Former House Speaker Paul Ryan explains how President Donald Trump could be defeated in 2020

Ryan said Democrats could unseat Trump if his presidential campaign relies on his personality instead of policy

Published March 12, 2019 12:52PM (EDT)

Speaker of the House Paul Ryan announces his retirement during a press conference on Capitol Hill in Washington, DC, April 11, 2018. (Getty/Saul Loeb)
Speaker of the House Paul Ryan announces his retirement during a press conference on Capitol Hill in Washington, DC, April 11, 2018. (Getty/Saul Loeb)

Former House Speaker Paul Ryan warned that President Donald Trump could be defeated in 2020 if his second presidential campaign relies on his personality alone.

Ryan, the former Republican vice presidential candidate who served as speaker of the House from 2015 until leaving Congress two months ago, explored at a Monday speech in Vero Beach, Fla., how Democrats could deny Trump a second-term in the Oval Office – and make him the first one-term president since the early 1990s if his reelection efforts fail.

"The person who defines that race is going to win the race. If this is about Donald Trump and his personality, he isn't going to win it," Ryan said in some of his first public remarks since retiring from Congress in January, according to Treasure Coast Newspapers.

Ryan's hour-long speech focused heavily on policy, Treasure Coast Newspapers reported, and urged the president do to the same during his reelection campaign. He told attendees he believes there are some Democrats who could unseat Trump in 2020 if the commander-in-chief does not define himself through his policy platform.

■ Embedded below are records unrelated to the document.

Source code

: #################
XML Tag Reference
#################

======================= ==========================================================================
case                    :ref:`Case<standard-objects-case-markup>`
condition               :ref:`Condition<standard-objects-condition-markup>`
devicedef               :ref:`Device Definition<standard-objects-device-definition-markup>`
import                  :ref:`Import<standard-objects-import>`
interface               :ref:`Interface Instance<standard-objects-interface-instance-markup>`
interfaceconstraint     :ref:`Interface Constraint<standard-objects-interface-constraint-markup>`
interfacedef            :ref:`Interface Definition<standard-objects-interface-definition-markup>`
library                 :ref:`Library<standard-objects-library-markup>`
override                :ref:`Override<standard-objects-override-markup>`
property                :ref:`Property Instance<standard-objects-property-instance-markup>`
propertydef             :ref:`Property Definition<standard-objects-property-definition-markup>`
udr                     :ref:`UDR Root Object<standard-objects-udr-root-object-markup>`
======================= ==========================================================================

Ryan left the lower chamber in January after seeing Republicans lose control of the House during last November's midterm elections. The former Wisconsin congressman did not run for reelection in November, putting an end to his three years as the most powerful member in the House of Representatives. He often clashed publicly with the president while wielding the gavel over issues like immigration, birthright citizenship and the country's relationship with Russia, which reportedly caused tension between the two men.

Ryan has been on the receiving end of the president's public attacks since he left office in January, especially over his failure to deliver the funds Trump requested to construct his long-promised wall along the U.S.-Mexico border before Republicans lost control of the House.

Ryan said he hopes Congress tackles immigration issues, including border security, and called for reforms for several visa programs. He added that he hopes Congress reaches a permanent solution for "dreamers," migrants who were brought to the U.S. illegally as children by undocumented parents under the Deferred Action for Childhood Arrivals (DACA) program.

Ryan also complained that political polarization in Congress contributed to gridlock, and he called his party's failed and drawn-out efforts to repeal and replace the Affordable Care Act one of the biggest mistakes of his tenure. He blamed the super-conservative House Freedom Caucus for holding up the lower chamber's version of the bill, which he said "eroded public support for it" and gave the Democrats time to rally support against the GOP's efforts. By the time the Republican-led legislation arrived in the Senate, where it was defeated, "it was hanging on a thread," Ryan said.

But he also argued that he had many policy successes during his three-year tenure as House speaker, noting he felt achievements including the Republican-led tax reform plan, bipartisan criminal justice reform, response to the opioid crisis and deregulatory reforms had been overlooked. Ryan claimed he would have been able to accomplish more throughout his time as the House Republican leader if not for the Senate's filibuster rules, which require 60 votes to pass any major legislation. Ryan blamed the Senate's filibuster rule for preventing Republican-led efforts on healthcare and to entitlement programs like Medicare and Medicaid.

The former House speaker also said technology has contributed to the country's growing partisan divide and claimed that the "entertainment wings" of each political party are working on "monetizing" emotions instead of on upholding the values of their parties.